I resztą boskiego ciała ozdobionego żółtym fartuszkiem w kwiatuszki, czyli Miau, usiłowała zagonić mnie i Breble do garów.
Na szczęście, kiedy zobaczyła, jak dydolimy skórę od boczku, załamała nad nami umączone, spracowane ręce i kazała siedzieć, nic nie robić i ewentualnie nie przeszkadzać.
Narobiła kluseczek jak dla pułku wojska (ja wiem, że Kotbertu ta sąsiedzka skleroza względem zalania wypadła nagle, ale temu, co mi na dziś zostało nie podołałaby w żadnym stopniu. Ja wchłonęłam jakąś jedną trzecią i mam ponure myśli), z tym, że smaczniej. Dużo smaczniej. Borys tymczasem stał się nieopanowanie towarzyski. Zostałam uszczęśliwiona długopisem wielofunkcyjnym w kolorze violet z greenem, zwieńczonym napalczastą figurką czarownicy z dwoma lewymi rękami. Nakładka z czarownicą kryje psikacz z kwaśnym jak nieszczęście soczkiem (kotom też nie smakował i obruszały się na psiknięcie). Ale tak poza tym to normalny długopis.
Czarownica na długopisie i na podobnym mojemu pisadle Borysa Człowiek-Rzekotka wzięli udział w spektaklu o scenariuszu i reżyserii Borysa, charakteryzującym się niezliczoną ilością sezonów i rekwizytów pod postacią składanego morza, wyspy z palmą i gitar topionych. Dziecku się podobało. Mnie, przyznam szczerze, też. W każdym razie daleko bardziej od dydolenia skóry od boczku.
Generalnie sabat z tych udańszych. Ma ktoś pustą buteleczkę z pędzelkiem po lakierku do paznokietków, kurweczka maciczka? Miau ma mi odlać przecudowną odżywkę, po której paznokcie przenigdy się nie łamią.
I kto mi zajebał "Nikt nie wyjdzie stąd żywy", się pytam grzecznie, hę? W żadnych typowych i nietypowych miejscach dla ksiażek w mojej hacjendzie nie ma, więc chyba jednak musiałam pożyczyć, zwłaszcza że nie widzę również zbiorku poezji Morrisona.

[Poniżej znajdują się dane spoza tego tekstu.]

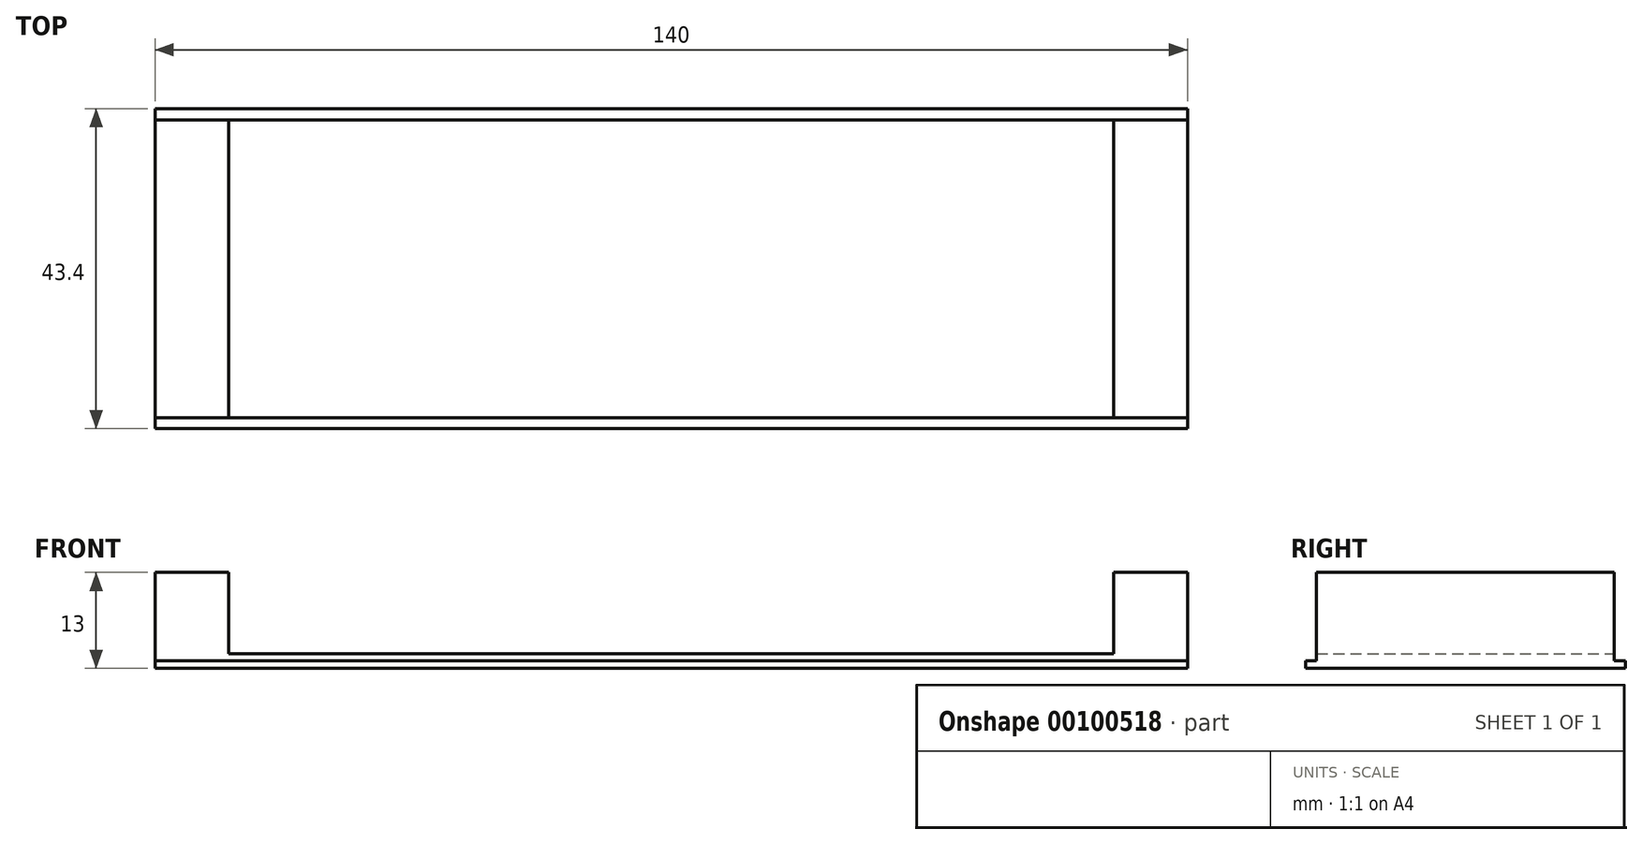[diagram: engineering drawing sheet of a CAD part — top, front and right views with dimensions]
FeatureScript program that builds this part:
annotation { "Feature Type Name" : "Feature", "Feature Type Description" : "" }
export const myFeature = defineFeature(function(context is Context, id is Id, definition is map)
    precondition{}
    {
        {
            var Q0;
            Q0=qCreatedBy(makeId("Top.planeOp"),FACE);
            var sketch = newSketch(context, id + "F0", { "sketchPlane" : qUnion([Q0])});
            skLineSegment(sketch, "E0.bottom", {"start": v(70, 20.2) * mm, "end": v(-70, 20.2) * mm});
            skLineSegment(sketch, "E0.top", {"start": v(70, -20.2) * mm, "end": v(-70, -20.2) * mm});
            skLineSegment(sketch, "E0.left", {"start": v(70, 20.2) * mm, "end": v(70, -20.2) * mm});
            skLineSegment(sketch, "E0.right", {"start": v(-70, 20.2) * mm, "end": v(-70, -20.2) * mm});
            skPoint(sketch, "E0.middle", {"position": v(0, 0) * mm});
            skSolve(sketch);
        }
        {
            var Q0;
            Q0 = qSketchRegion(id + "F0", true);
            extrude(context, id + "F1", {"entities" : qUnion([Q0]), "depth" : 1 * mm});
        }
        {
            var Q0;
            Q0=makeQuery(id+"F1.opExtrude","CAP_FACE",FACE,{"disambiguationData":[OSD([sQuery(id+"F0.wireOp",EDGE,"E0.bottom"),sQuery(id+"F0.wireOp",EDGE,"E0.top"),sQuery(id+"F0.wireOp",EDGE,"E0.left"),sQuery(id+"F0.wireOp",EDGE,"E0.right")])],"isStart":false});
            var sketch = newSketch(context, id + "F2", { "sketchPlane" : qUnion([Q0])});
            skLineSegment(sketch, "E1.bottom", {"start": v(-70, -20.2) * mm, "end": v(-60, -20.2) * mm});
            skLineSegment(sketch, "E1.top", {"start": v(-70, 20.2) * mm, "end": v(-60, 20.2) * mm});
            skLineSegment(sketch, "E1.left", {"start": v(-70, -20.2) * mm, "end": v(-70, 20.2) * mm});
            skLineSegment(sketch, "E1.right", {"start": v(-60, -20.2) * mm, "end": v(-60, 20.2) * mm});
            skLineSegment(sketch, "E2.MirrorCS", {"start": v(70, -20.2) * mm, "end": v(60, -20.2) * mm});
            skLineSegment(sketch, "E3.MirrorCS", {"start": v(70, 20.2) * mm, "end": v(60, 20.2) * mm});
            skLineSegment(sketch, "E4.MirrorCS", {"start": v(60, -20.2) * mm, "end": v(60, 20.2) * mm});
            skLineSegment(sketch, "E5.MirrorCS", {"start": v(70, -20.2) * mm, "end": v(70, 20.2) * mm});
            skSolve(sketch);
        }
        {
            var Q0;
            Q0 = qSketchRegion(id + "F2", true);
            extrude(context, id + "F3", {"entities" : qUnion([Q0]), "operationType" : NewBodyOperationType.ADD, "depth" : 11 * mm});
        }
        {
            var Q0;
            Q0=makeQuery(id+"F1.opExtrude","CAP_FACE",FACE,{"disambiguationData":[OSD([sQuery(id+"F0.wireOp",EDGE,"E0.bottom"),sQuery(id+"F0.wireOp",EDGE,"E0.top"),sQuery(id+"F0.wireOp",EDGE,"E0.left"),sQuery(id+"F0.wireOp",EDGE,"E0.right")])],"isStart":true});
            var sketch = newSketch(context, id + "F4", { "sketchPlane" : qUnion([Q0])});
            skLineSegment(sketch, "E6.bottom", {"start": v(-70, 21.7) * mm, "end": v(70, 21.7) * mm});
            skLineSegment(sketch, "E6.top", {"start": v(-70, -21.7) * mm, "end": v(70, -21.7) * mm});
            skLineSegment(sketch, "E6.left", {"start": v(-70, 21.7) * mm, "end": v(-70, -21.7) * mm});
            skLineSegment(sketch, "E6.right", {"start": v(70, 21.7) * mm, "end": v(70, -21.7) * mm});
            skPoint(sketch, "E6.middle", {"position": v(0, 0) * mm});
            skSolve(sketch);
        }
        {
            var Q0;
            Q0 = qSketchRegion(id + "F4", true);
            extrude(context, id + "F5", {"entities" : qUnion([Q0]), "operationType" : NewBodyOperationType.ADD, "depth" : 1 * mm});
        }
    });
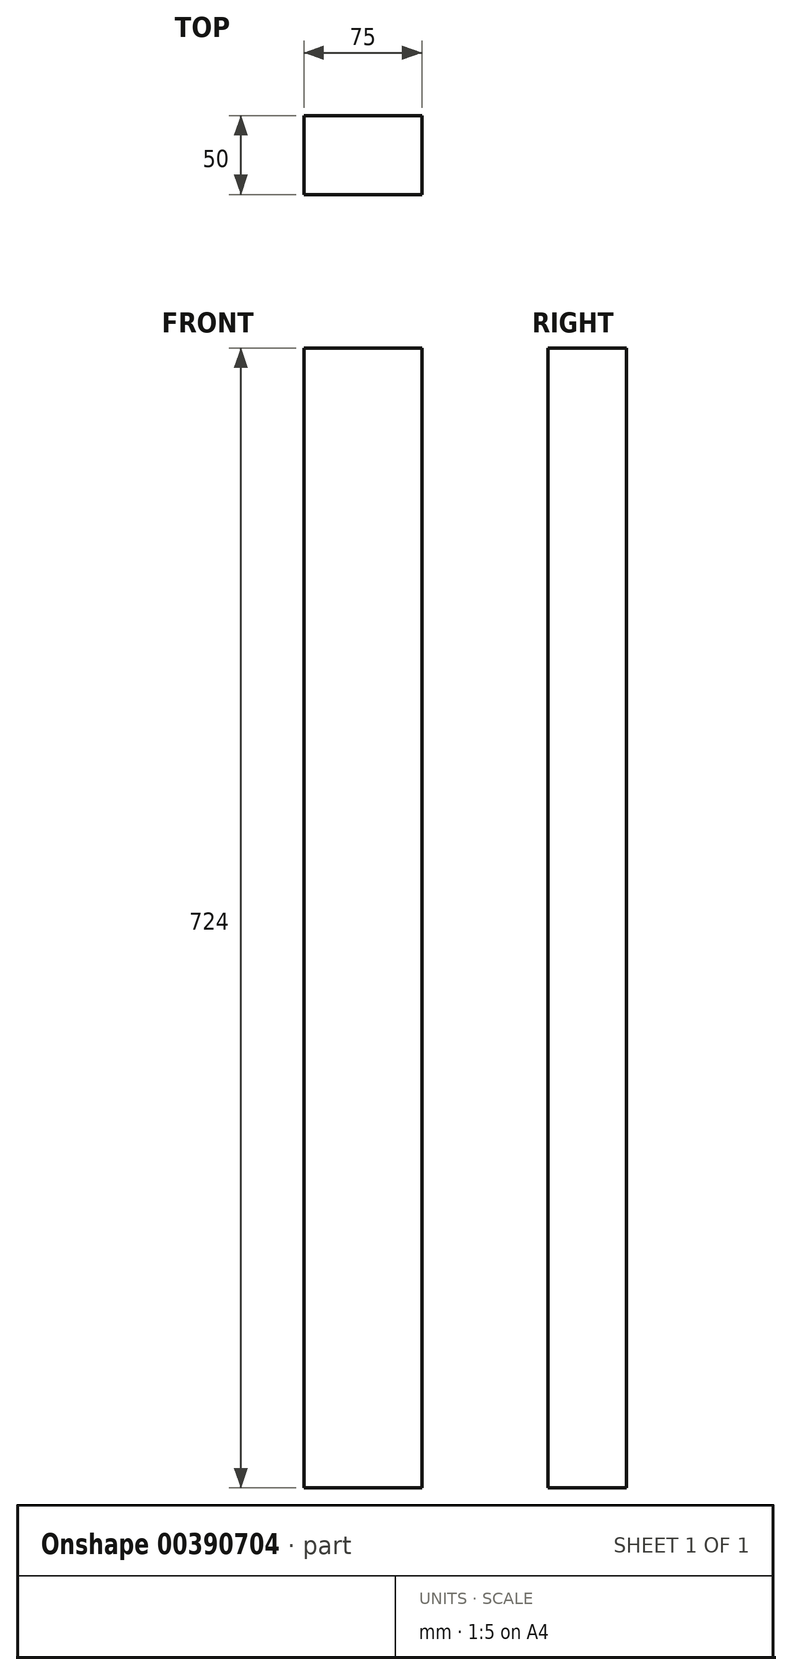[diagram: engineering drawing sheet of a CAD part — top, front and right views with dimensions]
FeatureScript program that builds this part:
annotation { "Feature Type Name" : "Feature", "Feature Type Description" : "" }
export const myFeature = defineFeature(function(context is Context, id is Id, definition is map)
    precondition{}
    {
        {
            var Q0;
            Q0=qCreatedBy(makeId("Top.planeOp"),FACE);
            var sketch = newSketch(context, id + "F0", { "sketchPlane" : qUnion([Q0])});
            skLineSegment(sketch, "E0.bottom", {"start": v(0, 0) * mm, "end": v(75, 0) * mm});
            skLineSegment(sketch, "E0.top", {"start": v(0, 50) * mm, "end": v(75, 50) * mm});
            skLineSegment(sketch, "E0.left", {"start": v(0, 0) * mm, "end": v(0, 50) * mm});
            skLineSegment(sketch, "E0.right", {"start": v(75, 0) * mm, "end": v(75, 50) * mm});
            skSolve(sketch);
        }
        {
            var Q0;
            Q0=qSketchRegion(id+"F0",true);
            extrude(context, id + "F1", {"entities" : qUnion([Q0]), "depth" : 724 * mm});
        }
    });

Dziś pogrzeb mamy Moostanka. Nie chcę tu snuć przesadnych wspomnień, dość rzec, że mieszkałam z nią przez kilkanaście miesięcy, więc była mi bliska. Zimno, mokro i smutno. Ale, jak zauważył Moostank, już nie cierpi, więc jej jest na pewno lepiej.
6 komentarzy:
Fartuszek jest w kokardki.
Ha!
Kwiatuszki mi się bardziej komponowały leksykalnie.
Ach so.
Buteleczkę po lakierku już dla Ciebie znalazłam, odżyweczkę przelałam, więc teraz interesuje mnie tylko kiedy jest sabat.
W niedzielę Dywersyjna Akcja Stanikomaniakalna, a w przyszłym tygodniu się pomyśli - odpada piątek.
A co to były za kluseczki?
łyżką kładzione. ziemniaczane takie.